> [Assignment]
The required answer is an exact copy of every line from the beginning of the entries through the line with "for whole disks, virtual", with all pictures omitted.

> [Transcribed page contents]

◆ ◆ ◆ ◆

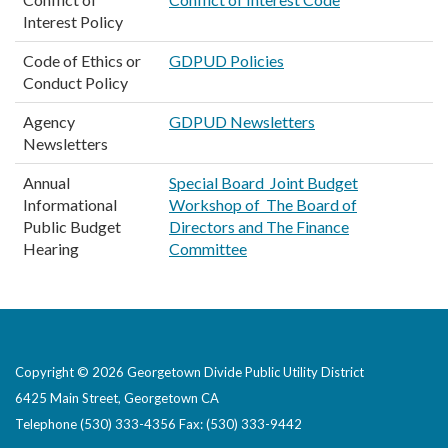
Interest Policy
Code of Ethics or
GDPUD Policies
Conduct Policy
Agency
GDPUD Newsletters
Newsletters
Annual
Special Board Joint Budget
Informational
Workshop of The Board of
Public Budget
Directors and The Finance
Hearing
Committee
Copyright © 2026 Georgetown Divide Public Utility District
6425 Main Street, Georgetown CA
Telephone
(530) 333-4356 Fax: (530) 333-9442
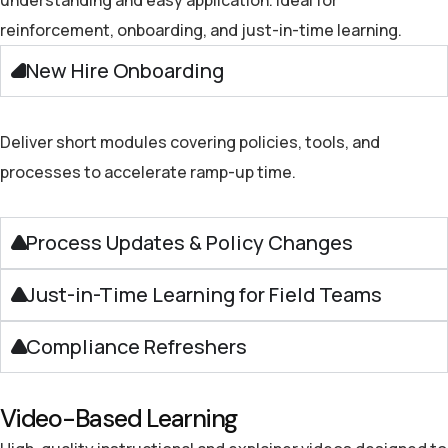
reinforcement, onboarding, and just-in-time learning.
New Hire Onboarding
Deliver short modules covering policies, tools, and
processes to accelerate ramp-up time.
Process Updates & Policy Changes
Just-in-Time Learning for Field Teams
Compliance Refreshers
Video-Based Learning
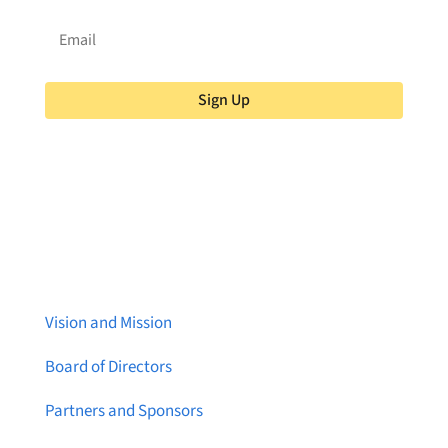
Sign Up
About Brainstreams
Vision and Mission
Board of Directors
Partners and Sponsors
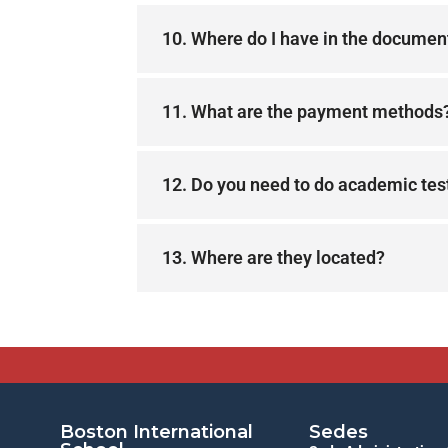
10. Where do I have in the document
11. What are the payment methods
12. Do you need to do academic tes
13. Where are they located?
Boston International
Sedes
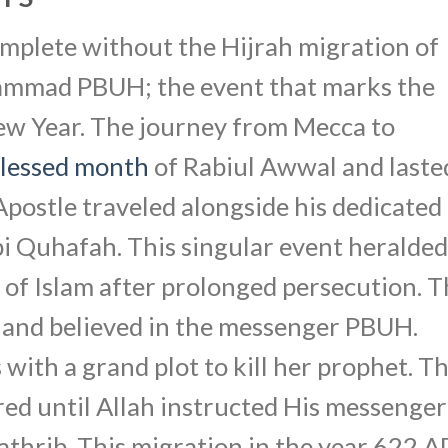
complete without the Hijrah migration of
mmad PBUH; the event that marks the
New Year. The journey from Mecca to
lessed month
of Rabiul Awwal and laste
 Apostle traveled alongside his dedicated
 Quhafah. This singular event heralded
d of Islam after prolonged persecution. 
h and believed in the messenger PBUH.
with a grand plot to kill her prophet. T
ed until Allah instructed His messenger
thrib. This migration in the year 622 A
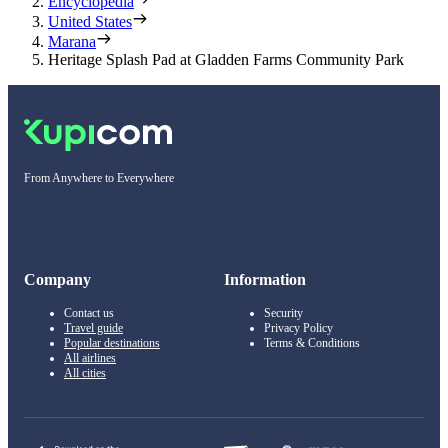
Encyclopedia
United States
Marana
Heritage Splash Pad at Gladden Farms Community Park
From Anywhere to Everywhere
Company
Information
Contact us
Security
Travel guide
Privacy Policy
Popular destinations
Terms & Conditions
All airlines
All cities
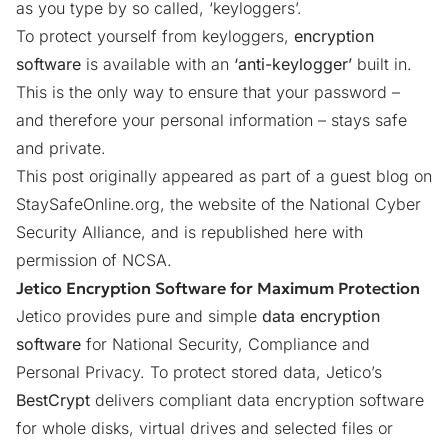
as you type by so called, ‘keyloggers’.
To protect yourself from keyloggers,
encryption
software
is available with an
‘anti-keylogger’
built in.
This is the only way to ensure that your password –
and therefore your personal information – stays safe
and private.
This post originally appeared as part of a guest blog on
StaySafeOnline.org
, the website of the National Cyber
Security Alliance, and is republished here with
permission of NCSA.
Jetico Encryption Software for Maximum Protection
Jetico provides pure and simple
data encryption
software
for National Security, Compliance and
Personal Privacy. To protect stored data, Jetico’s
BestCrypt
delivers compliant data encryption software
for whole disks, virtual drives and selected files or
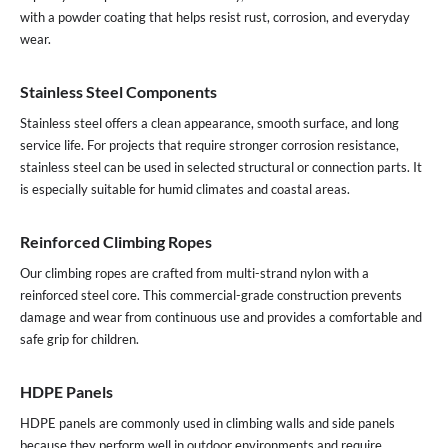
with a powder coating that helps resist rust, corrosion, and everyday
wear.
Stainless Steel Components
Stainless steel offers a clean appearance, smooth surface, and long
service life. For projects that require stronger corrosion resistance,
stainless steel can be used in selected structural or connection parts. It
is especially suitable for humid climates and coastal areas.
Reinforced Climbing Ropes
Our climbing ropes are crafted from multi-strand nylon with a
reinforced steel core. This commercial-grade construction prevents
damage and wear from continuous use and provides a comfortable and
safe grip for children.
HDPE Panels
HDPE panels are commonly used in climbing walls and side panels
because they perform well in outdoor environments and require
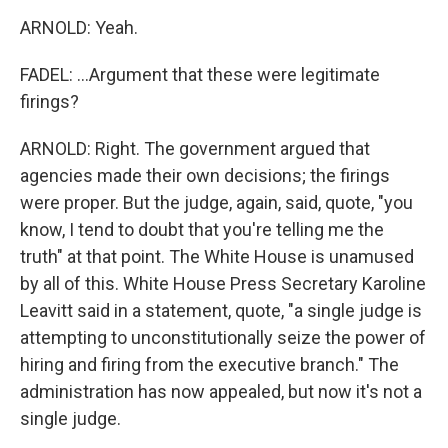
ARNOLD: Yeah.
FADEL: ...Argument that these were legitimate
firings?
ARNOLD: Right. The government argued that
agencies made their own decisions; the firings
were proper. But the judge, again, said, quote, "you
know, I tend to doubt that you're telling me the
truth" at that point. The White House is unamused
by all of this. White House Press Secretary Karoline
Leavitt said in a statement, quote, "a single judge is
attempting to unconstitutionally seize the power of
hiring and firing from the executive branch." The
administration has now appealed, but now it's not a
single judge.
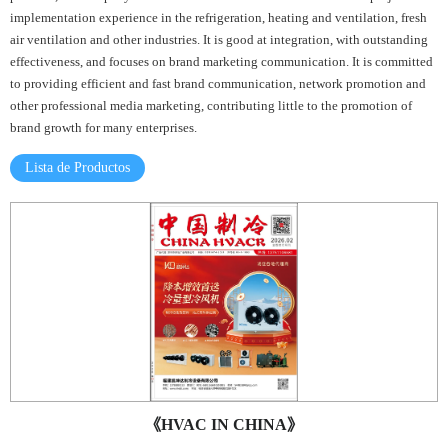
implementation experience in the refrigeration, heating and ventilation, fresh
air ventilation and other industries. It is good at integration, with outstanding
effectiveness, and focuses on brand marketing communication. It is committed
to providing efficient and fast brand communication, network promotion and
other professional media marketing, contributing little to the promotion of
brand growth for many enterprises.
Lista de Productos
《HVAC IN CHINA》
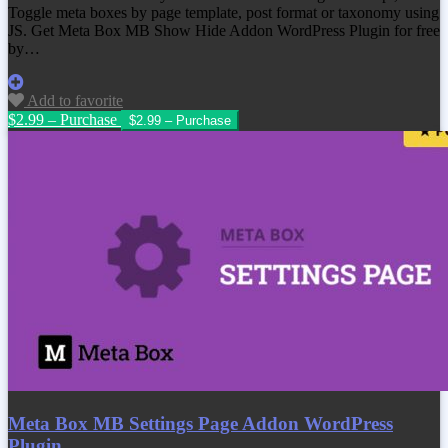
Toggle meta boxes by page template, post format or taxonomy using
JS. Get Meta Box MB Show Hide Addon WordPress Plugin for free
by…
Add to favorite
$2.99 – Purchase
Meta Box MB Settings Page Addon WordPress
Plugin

◆ ◆ ◆ ◆

> [Your solution]
Interest Policy
Code of Ethics or
GDPUD Policies
Conduct Policy
Agency
GDPUD Newsletters
Newsletters
Annual
Special Board Joint Budget
Informational
Workshop of The Board of
Public Budget
Directors and The Finance
Hearing
Committee
Copyright © 2026 Georgetown Divide Public Utility District
6425 Main Street, Georgetown CA
Telephone
(530) 333-4356 Fax: (530) 333-9442
reinforcement, onboarding, and just-in-time learning.
New Hire Onboarding
Deliver short modules covering policies, tools, and
processes to accelerate ramp-up time.
Process Updates & Policy Changes
Just-in-Time Learning for Field Teams
Compliance Refreshers
Video-Based Learning
Sign Up
About Brainstreams
Vision and Mission
Board of Directors
Partners and Sponsors
10. Where do I have in the document
11. What are the payment methods
12. Do you need to do academic tes
13. Where are they located?
Boston International
Sedes
complete without the Hijrah migration of
mmad PBUH; the event that marks the
New Year. The journey from Mecca to
lessed month
of Rabiul Awwal and laste
 Apostle traveled alongside his dedicated
 Quhafah. This singular event heralded
d of Islam after prolonged persecution. 
h and believed in the messenger PBUH.
with a grand plot to kill her prophet. T
ed until Allah instructed His messenger
thrib. This migration in the year 622 A
Encyclopedia
United States
Marana
Heritage Splash Pad at Gladden Farms Community Park
From Anywhere to Everywhere
Company
Information
Contact us
Security
Travel guide
Privacy Policy
Popular destinations
Terms & Conditions
All airlines
All cities
as you type by so called, ‘keyloggers’.
To protect yourself from keyloggers,
encryption
software
is available with an
‘anti-keylogger’
built in.
This is the only way to ensure that your password –
and therefore your personal information – stays safe
and private.
This post originally appeared as part of a guest blog on
StaySafeOnline.org
, the website of the National Cyber
Security Alliance, and is republished here with
permission of NCSA.
Jetico Encryption Software for Maximum Protection
Jetico provides pure and simple
data encryption
software
for National Security, Compliance and
Personal Privacy. To protect stored data, Jetico’s
BestCrypt
delivers compliant data encryption software
for whole disks, virtual drives and selected files or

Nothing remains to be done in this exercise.